WHAT IS REQUIRED
Reproduce everything in the material from its start down through the line containing "name='report-top'></a> Localization Report", with both ends included. Omit the pictures from the answer.

:: EXTRACTED DATA

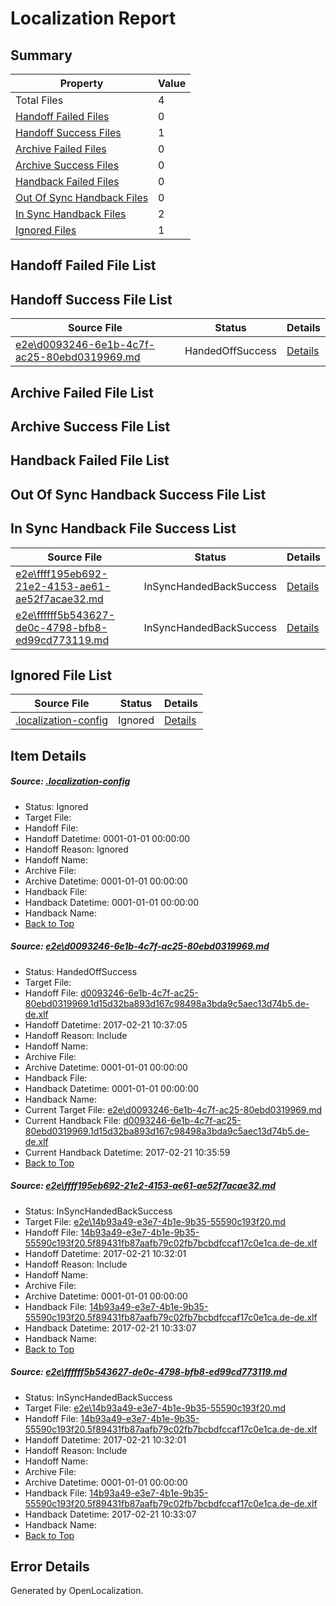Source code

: # <a name='report-top'></a> Localization Report

## Summary
 Property | Value 
 -------- | ----- 
 Total Files | 4
[ Handoff Failed Files ](#handoff-failed-list)| 0
[ Handoff Success Files ](#handoff-success-list)| 1
[ Archive Failed Files ](#archive-failed-list)| 0
[ Archive Success Files ](#archive-success-list)| 0
[ Handback Failed Files ](#handback-failed-list)| 0
[ Out Of Sync Handback Files ](#outofsync-handback-success-list)| 0
[ In Sync Handback Files ](#insync-handback-success-list)| 2
[ Ignored Files ](#ignored-list)| 1

## <a name='handoff-failed-list'></a> Handoff Failed File List

## <a name='handoff-success-list'></a> Handoff Success File List
 Source File | Status | Details 
 ----------- | ------ | ------- 
 [e2e\d0093246-6e1b-4c7f-ac25-80ebd0319969.md](https://github.com/OpenLocalizationTestOrg/ol-test4/blob/c7c96ca6aa2f2d0c1dec5471c14c2911a256d6af/e2e/d0093246-6e1b-4c7f-ac25-80ebd0319969.md) | HandedOffSuccess | [Details](#18bedec5cf082ec1ddc5c5868232cb18daa59da21)

## <a name='archive-failed-list'></a> Archive Failed File List

## <a name='archive-success-list'></a> Archive Success File List

## <a name='handback-failed-list'></a> Handback Failed File List

## <a name='outofsync-handback-success-list'></a> Out Of Sync Handback Success File List

## <a name='insync-handback-success-list'></a> In Sync Handback File Success List
 Source File | Status | Details 
 ----------- | ------ | ------- 
 [e2e\ffff195eb692-21e2-4153-ae61-ae52f7acae32.md](https://github.com/OpenLocalizationTestOrg/ol-test4/blob/90de3594a542e2438b3f425ae951e91e43b2dacf/e2e/ffff195eb692-21e2-4153-ae61-ae52f7acae32.md) | InSyncHandedBackSuccess | [Details](#98fdc71af311a0dfccf8edb32dacb207786a439f2)
 [e2e\ffffff5b543627-de0c-4798-bfb8-ed99cd773119.md](https://github.com/OpenLocalizationTestOrg/ol-test4/blob/c7c96ca6aa2f2d0c1dec5471c14c2911a256d6af/e2e/ffffff5b543627-de0c-4798-bfb8-ed99cd773119.md) | InSyncHandedBackSuccess | [Details](#98fdc71af311a0dfccf8edb32dacb207786a439f3)

## <a name='ignored-list'></a> Ignored File List
 Source File | Status | Details 
 ----------- | ------ | ------- 
 [.localization-config](https://github.com/OpenLocalizationTestOrg/ol-test4/blob/c7c96ca6aa2f2d0c1dec5471c14c2911a256d6af/.localization-config) | Ignored | [Details](#cb0632cf59c1387fc1742bfb9fa3c47f87e2e5c90)

## Item Details
##### <a name='cb0632cf59c1387fc1742bfb9fa3c47f87e2e5c90'></a> Source: [.localization-config](https://github.com/OpenLocalizationTestOrg/ol-test4/blob/c7c96ca6aa2f2d0c1dec5471c14c2911a256d6af/.localization-config)
* Status: Ignored
* Target File: 
* Handoff File: 
* Handoff Datetime: 0001-01-01 00:00:00
* Handoff Reason: Ignored
* Handoff Name: 
* Archive File: 
* Archive Datetime: 0001-01-01 00:00:00
* Handback File: 
* Handback Datetime: 0001-01-01 00:00:00
* Handback Name: 
* [Back to Top](#report-top)

##### <a name='18bedec5cf082ec1ddc5c5868232cb18daa59da21'></a> Source: [e2e\d0093246-6e1b-4c7f-ac25-80ebd0319969.md](https://github.com/OpenLocalizationTestOrg/ol-test4/blob/c7c96ca6aa2f2d0c1dec5471c14c2911a256d6af/e2e/d0093246-6e1b-4c7f-ac25-80ebd0319969.md)
* Status: HandedOffSuccess
* Target File: 
* Handoff File: [d0093246-6e1b-4c7f-ac25-80ebd0319969.1d15d32ba893d167c98498a3bda9c5aec13d74b5.de-de.xlf](https://github.com/OpenLocalizationTestOrg/ol-test4-handoff/blob/69a5fc24b40b526e0d04eeb3ea564dedbd4ea3b3/ol-handoff/OpenLocalizationTestOrg/ol-test4-dede/xinjiang/ht/d0093246-6e1b-4c7f-ac25-80ebd0319969.1d15d32ba893d167c98498a3bda9c5aec13d74b5.de-de.xlf)
* Handoff Datetime: 2017-02-21 10:37:05
* Handoff Reason: Include
* Handoff Name: 
* Archive File: 
* Archive Datetime: 0001-01-01 00:00:00
* Handback File: 
* Handback Datetime: 0001-01-01 00:00:00
* Handback Name: 
* Current Target File: [e2e\d0093246-6e1b-4c7f-ac25-80ebd0319969.md](https://github.com/OpenLocalizationTestOrg/ol-test4-dede/blob/3b0c6f073ac5e16a02188a4ff886d97d446746ac/e2e/d0093246-6e1b-4c7f-ac25-80ebd0319969.md)
* Current Handback File: [d0093246-6e1b-4c7f-ac25-80ebd0319969.1d15d32ba893d167c98498a3bda9c5aec13d74b5.de-de.xlf](https://github.com/OpenLocalizationTestOrg/ol-test4-handback/blob/65d665b1fab35ff63ef41f20f1cb656ce8d08a5a/ol-handback/OpenLocalizationTestOrg/ol-test4-dede/xinjiang/ht/d0093246-6e1b-4c7f-ac25-80ebd0319969.1d15d32ba893d167c98498a3bda9c5aec13d74b5.de-de.xlf)
* Current Handback Datetime: 2017-02-21 10:35:59
* [Back to Top](#report-top)

##### <a name='98fdc71af311a0dfccf8edb32dacb207786a439f2'></a> Source: [e2e\ffff195eb692-21e2-4153-ae61-ae52f7acae32.md](https://github.com/OpenLocalizationTestOrg/ol-test4/blob/90de3594a542e2438b3f425ae951e91e43b2dacf/e2e/ffff195eb692-21e2-4153-ae61-ae52f7acae32.md)
* Status: InSyncHandedBackSuccess
* Target File: [e2e\14b93a49-e3e7-4b1e-9b35-55590c193f20.md](https://github.com/OpenLocalizationTestOrg/ol-test4-dede/blob/d76b5466a752b3ab99e93877444b337d4c4af646/e2e/14b93a49-e3e7-4b1e-9b35-55590c193f20.md)
* Handoff File: [14b93a49-e3e7-4b1e-9b35-55590c193f20.5f89431fb87aafb79c02fb7bcbdfccaf17c0e1ca.de-de.xlf](https://github.com/OpenLocalizationTestOrg/ol-test4-handoff/blob/87388c6e90207a4ed773ce2a7a1e49a2b9774ec5/ol-handoff/OpenLocalizationTestOrg/ol-test4-dede/xinjiang/ht/14b93a49-e3e7-4b1e-9b35-55590c193f20.5f89431fb87aafb79c02fb7bcbdfccaf17c0e1ca.de-de.xlf)
* Handoff Datetime: 2017-02-21 10:32:01
* Handoff Reason: Include
* Handoff Name: 
* Archive File: 
* Archive Datetime: 0001-01-01 00:00:00
* Handback File: [14b93a49-e3e7-4b1e-9b35-55590c193f20.5f89431fb87aafb79c02fb7bcbdfccaf17c0e1ca.de-de.xlf](https://github.com/OpenLocalizationTestOrg/ol-test4-handback/blob/b75fa77b13e5a330a3fb1bc9ff3bfc9d47052604/ol-handback/OpenLocalizationTestOrg/ol-test4-dede/xinjiang/ht/14b93a49-e3e7-4b1e-9b35-55590c193f20.5f89431fb87aafb79c02fb7bcbdfccaf17c0e1ca.de-de.xlf)
* Handback Datetime: 2017-02-21 10:33:07
* Handback Name: 
* [Back to Top](#report-top)

##### <a name='98fdc71af311a0dfccf8edb32dacb207786a439f3'></a> Source: [e2e\ffffff5b543627-de0c-4798-bfb8-ed99cd773119.md](https://github.com/OpenLocalizationTestOrg/ol-test4/blob/c7c96ca6aa2f2d0c1dec5471c14c2911a256d6af/e2e/ffffff5b543627-de0c-4798-bfb8-ed99cd773119.md)
* Status: InSyncHandedBackSuccess
* Target File: [e2e\14b93a49-e3e7-4b1e-9b35-55590c193f20.md](https://github.com/OpenLocalizationTestOrg/ol-test4-dede/blob/d76b5466a752b3ab99e93877444b337d4c4af646/e2e/14b93a49-e3e7-4b1e-9b35-55590c193f20.md)
* Handoff File: [14b93a49-e3e7-4b1e-9b35-55590c193f20.5f89431fb87aafb79c02fb7bcbdfccaf17c0e1ca.de-de.xlf](https://github.com/OpenLocalizationTestOrg/ol-test4-handoff/blob/87388c6e90207a4ed773ce2a7a1e49a2b9774ec5/ol-handoff/OpenLocalizationTestOrg/ol-test4-dede/xinjiang/ht/14b93a49-e3e7-4b1e-9b35-55590c193f20.5f89431fb87aafb79c02fb7bcbdfccaf17c0e1ca.de-de.xlf)
* Handoff Datetime: 2017-02-21 10:32:01
* Handoff Reason: Include
* Handoff Name: 
* Archive File: 
* Archive Datetime: 0001-01-01 00:00:00
* Handback File: [14b93a49-e3e7-4b1e-9b35-55590c193f20.5f89431fb87aafb79c02fb7bcbdfccaf17c0e1ca.de-de.xlf](https://github.com/OpenLocalizationTestOrg/ol-test4-handback/blob/b75fa77b13e5a330a3fb1bc9ff3bfc9d47052604/ol-handback/OpenLocalizationTestOrg/ol-test4-dede/xinjiang/ht/14b93a49-e3e7-4b1e-9b35-55590c193f20.5f89431fb87aafb79c02fb7bcbdfccaf17c0e1ca.de-de.xlf)
* Handback Datetime: 2017-02-21 10:33:07
* Handback Name: 
* [Back to Top](#report-top)


## Error Details

Generated by OpenLocalization.
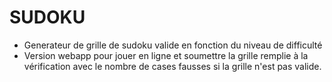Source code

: # SUDOKU
- Generateur de grille de sudoku valide en fonction du niveau de difficulté
- Version webapp pour jouer en ligne et soumettre la grille remplie à la vérification avec le nombre de cases fausses si la grille n'est pas valide.

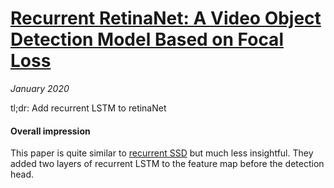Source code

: # [Recurrent RetinaNet: A Video Object Detection Model Based on Focal Loss](https://doi.org/10.1007/978-3-030-04212-7_44)

_January 2020_

tl;dr: Add recurrent LSTM to retinaNet

#### Overall impression
This paper is quite similar to [recurrent SSD](recurrent_SSD.md) but much less insightful. They added two layers of recurrent LSTM to the feature map before the detection head. 

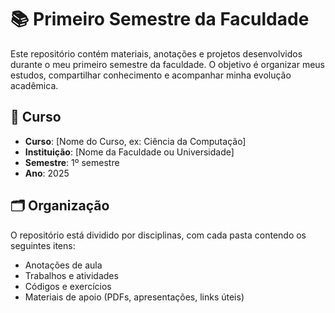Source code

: # 📚 Primeiro Semestre da Faculdade

Este repositório contém materiais, anotações e projetos desenvolvidos durante o meu primeiro semestre da faculdade. O objetivo é organizar meus estudos, compartilhar conhecimento e acompanhar minha evolução acadêmica.

## 🏫 Curso

- **Curso**: [Nome do Curso, ex: Ciência da Computação]
- **Instituição**: [Nome da Faculdade ou Universidade]
- **Semestre**: 1º semestre
- **Ano**: 2025

## 🗂️ Organização

O repositório está dividido por disciplinas, com cada pasta contendo os seguintes itens:
- Anotações de aula
- Trabalhos e atividades
- Códigos e exercícios
- Materiais de apoio (PDFs, apresentações, links úteis)
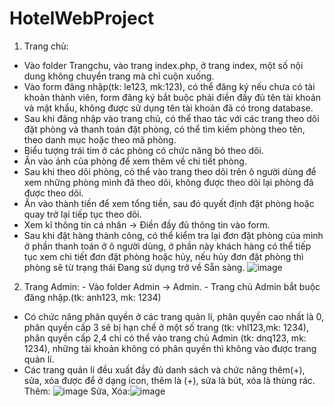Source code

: # HotelWebProject
1. Trang chủ:
- Vào folder Trangchu, vào trang index.php, ở trang index, một số nội dung không chuyển trang mà chỉ cuộn xuống.
- Vào form đăng nhập(tk: le123, mk:123), có thể đăng ký nếu chưa có tài khoản thành viên, form đăng ký bắt buộc phải điền đầy đủ tên tài khoản và mật khẩu, không được sử dụng tên tài khoản đã có trong database.
- Sau khi đăng nhập vào trang chủ, có thể thao tác với các trang theo dõi đặt phòng và thanh toán đặt phòng, có thể tìm kiếm phòng theo tên, theo danh mục hoặc theo mã phòng.
- Biểu tượng trái tim ở các phòng có chức năng bỏ theo dõi.
- Ấn vào ảnh của phòng để xem thêm về chi tiết phòng.
- Sau khi theo dõi phòng, có thể vào trang theo dõi trên ô người dùng để xem những phòng mình đã theo dõi, không được theo dõi lại phòng đã được theo dõi.
- Ấn vào thành tiền để xem tổng tiền, sau đó quyết định đặt phòng hoặc quay trở lại tiếp tục theo dõi.
- Xem kĩ thông tin cá nhân -> Điền đầy đủ thông tin vào form.
- Sau khi đặt hàng thành công, có thể kiểm tra lại đơn đặt phòng của mình ở phần thanh toán ở ô người dùng, ở phần này khách hàng có thể tiếp tục xem chi tiết đơn đặt phòng hoặc hủy, nếu hủy đơn đặt phòng thì phòng sẽ từ trạng thái Đang sử dụng trở về Sẵn sàng.
![image](https://github.com/user-attachments/assets/f2451018-5e91-4b88-8fc2-134e6e68c162)
2. Trang Admin: - Vào folder Admin -> Admin. - Trang chủ Admin bắt buộc đăng nhập.(tk: anh123, mk: 1234)
- Có chức năng phân quyền ở các trang quản lí, phân quyền cao nhất là 0, phân quyền cấp 3 sẽ bị hạn chế ở một số trang (tk: vhl123,mk: 1234), phân quyền cấp 2,4 chỉ có thể vào trang chủ Admin (tk: dnq123, mk: 1234), những tài khoản không có phân quyền thì không vào được trang quản lí.
- Các trang quản lí đều xuất đầy đủ danh sách và chức năng thêm(+), sửa, xóa được để ở dạng icon, thêm là (+), sửa là bút, xóa là thùng rác.
Thêm: ![image](https://github.com/user-attachments/assets/1b7394a1-8edf-4283-a10d-47cf5f8db6e3)
Sửa, Xóa:![image](https://github.com/user-attachments/assets/7da0694d-c264-434f-85b9-64d62de3b90d)
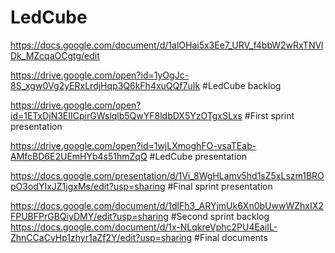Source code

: # LedCube
https://docs.google.com/document/d/1alOHai5x3Ee7_URV_f4bbW2wRxTNVlDk_MZcqaOCgtg/edit



https://drive.google.com/open?id=1yOgJc-8S_xgw0Vg2yERxLrdjHqp3Q6kFh4xuQQf7uIk #LedCube backlog

https://drive.google.com/open?id=1ETxDjN3EIICpirGWslqlb5QwYF8ldbDX5YzOTgxSLxs #First sprint presentation

https://drive.google.com/open?id=1wjLXmoghFO-vsaTEab-AMfcBD6E2UEmHYb4s51hmZqQ #LedCube presentation


https://docs.google.com/presentation/d/1Vi_8WgHLamv5hd1sZ5xLszm1BROpO3odYIxJZ1jgxMs/edit?usp=sharing #Final sprint presentation

https://docs.google.com/document/d/1dlFh3_ARYjmUk6Xn0bUwwWZhxIX2FPUBFPrGBQiyDMY/edit?usp=sharing #Second sprint backlog
https://docs.google.com/document/d/1x-NLqkreVphc2PU4EaiIL-ZhnCCaCvHp1zhyr1aZf2Y/edit?usp=sharing #Final documents
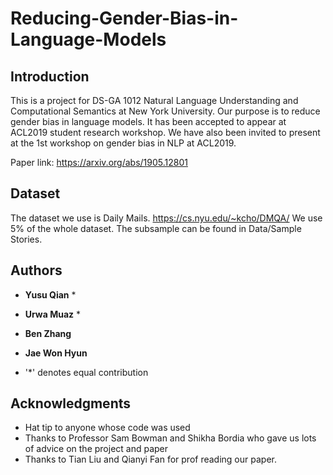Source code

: # Reducing-Gender-Bias-in-Language-Models

## Introduction

This is a project for DS-GA 1012 Natural Language Understanding and Computational Semantics at New York University. Our purpose is to reduce gender bias in language models. It has been accepted to appear at ACL2019 student research workshop. We have also been invited to present at the 1st workshop on gender bias in NLP at ACL2019. 

Paper link: https://arxiv.org/abs/1905.12801

## Dataset

The dataset we use is Daily Mails. https://cs.nyu.edu/~kcho/DMQA/
We use 5% of the whole dataset. The subsample can be found in Data/Sample Stories.

## Authors

* **Yusu Qian** *
* **Urwa Muaz** *
* **Ben Zhang** 
* **Jae Won Hyun** 

* '*' denotes equal contribution

## Acknowledgments

* Hat tip to anyone whose code was used
* Thanks to Professor Sam Bowman and Shikha Bordia who gave us lots of advice on the project and paper 
* Thanks to Tian Liu and Qianyi Fan for prof reading our paper.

::::

EXERCISE RESPONSE
Source code

: # <a name='report-top'></a> Localization Report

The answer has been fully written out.